__YOUR TASKS__:
1. In the passage on series related to the harmonic series, what does the Riemann zeta series become when x = 1?
2. Reproduce the passage on series related to the harmonic series, starting at "More precisely, the" and ending at "the Euler–Maclaurin formula.".

More precisely, the asymptotic expansion of the series begins as
$$\frac{1}{1} - \frac{1}{2} +\cdots + \frac{1}{2n-1} - \frac{1}{2n} = H_{2n} - H_n = \ln 2 - \frac{1}{4n} + O(n^{-2}).$$
This results from the equality $H_n=2\sum_{k=1}^n \frac 1{2k}$ and the Euler–Maclaurin formula.

Using alternating signs with only odd unit fractions produces a related series, the Leibniz formula for π
$$\sum_{n = 0}^\infty \frac{(-1)^{n}}{2n+1} = 1 - \frac{1}{3} + \frac{1}{5} - \frac{1}{7} + \cdots = \frac{\pi}{4}.$$

===Riemann zeta function===

The Riemann zeta function is defined for real $x>1$ by the convergent series
$$\zeta(x)=\sum_{n=1}^{\infty}\frac{1}{n^x}=\frac1{1^x}+\frac1{2^x}+\frac1{3^x}+\cdots,$$
which for $x=1$ would be the harmonic series. It can be extended by analytic continuation to a holomorphic function on all complex numbers except $x=1$, where the extended function has a simple pole. Other important values of the zeta function include $\zeta(2)=\pi^2/6$, the solution to the Basel problem, Apéry's constant $\zeta(3)$, proved by Roger Apéry to be an irrational number, and the "critical line" of complex numbers with real part $\tfrac12$, conjectured by the Riemann hypothesis to be the only values other than negative integers where the function can be zero.

===Random harmonic series===

The random harmonic series is
$$\sum_{n=1}^{\infty}\frac{s_{n}}{n},$$
where the values $s_n$ are independent and identically distributed random variables that take the two values $+1$ and $-1$ with equal probability $\tfrac12$. It converges with probability 1, as can be seen by using the Kolmogorov three-series theorem or of the closely related Kolmogorov maximal inequality. The sum of the series, which can be rearranged as an infinite sum of uniform variables on $[-\tfrac1{2n+1}, \tfrac1{2n+1}]$ with probability 1, is a random variable whose probability density function is
$$\begin{aligned}
g(x) &= \frac1\pi \int_0^\infty \cos(xt) \prod_{n=0}^\infty \frac{\sin(2t/(2n+1))}{2t/(2n+1)} dt \\
&= \frac1\pi \int_0^\infty \cos(xt) \prod_{n=1}^\infty \cos(t/n) dt.

__EXTRACTED MATERIAL__:
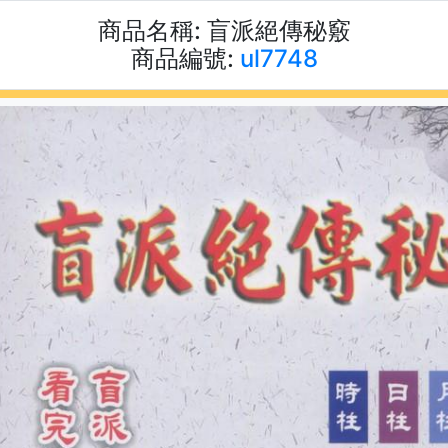
商品名稱:
盲派絕傳秘竅
商品編號:
ul7748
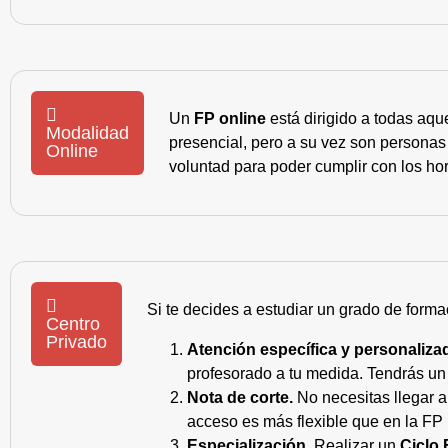
Un
FP online
está dirigido a todas aqu
Modalidad
presencial, pero a su vez son personas
Online
voluntad para poder cumplir con los hor
Si te decides a estudiar un grado de forma
Centro
Privado
Atención específica y personaliza
profesorado a tu medida. Tendrás un s
Nota de corte.
No necesitas llegar a
acceso es más flexible que en la FP 
Especialización.
Realizar un
Ciclo 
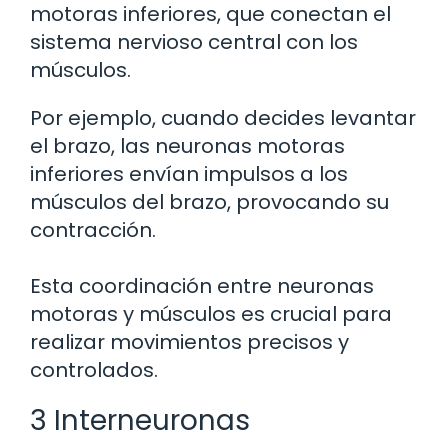
motoras inferiores, que conectan el
sistema nervioso central con los
músculos.
Por ejemplo, cuando decides levantar
el brazo, las neuronas motoras
inferiores envían impulsos a los
músculos del brazo, provocando su
contracción.
Esta coordinación entre neuronas
motoras y músculos es crucial para
realizar movimientos precisos y
controlados.
3 Interneuronas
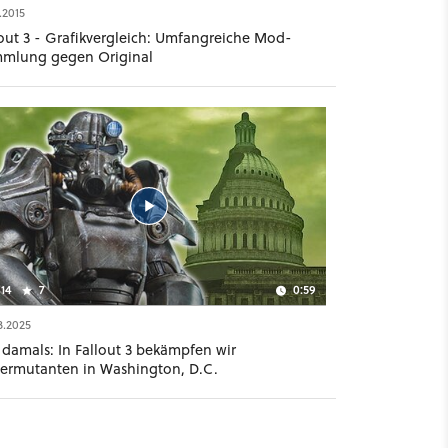
.2015
lout 3 - Grafikvergleich: Umfangreiche Mod-
mlung gegen Original
14
7
0:59
3.2025
 damals: In Fallout 3 bekämpfen wir
ermutanten in Washington, D.C.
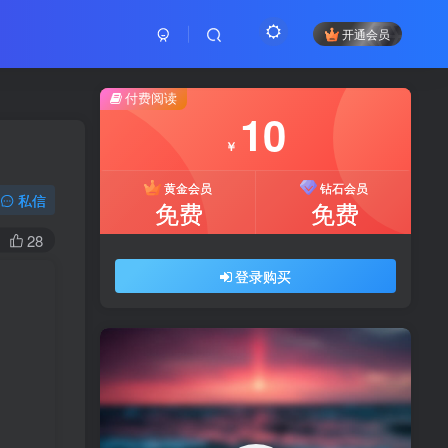
开通会员
付费阅读
10
￥
黄金会员
钻石会员
私信
免费
免费
28
登录购买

__RESPONSES TO THE EXERCISE__:
1. The harmonic series.

2.
More precisely, the asymptotic expansion of the series begins as
$$\frac{1}{1} - \frac{1}{2} +\cdots + \frac{1}{2n-1} - \frac{1}{2n} = H_{2n} - H_n = \ln 2 - \frac{1}{4n} + O(n^{-2}).$$
This results from the equality $H_n=2\sum_{k=1}^n \frac 1{2k}$ and the Euler–Maclaurin formula.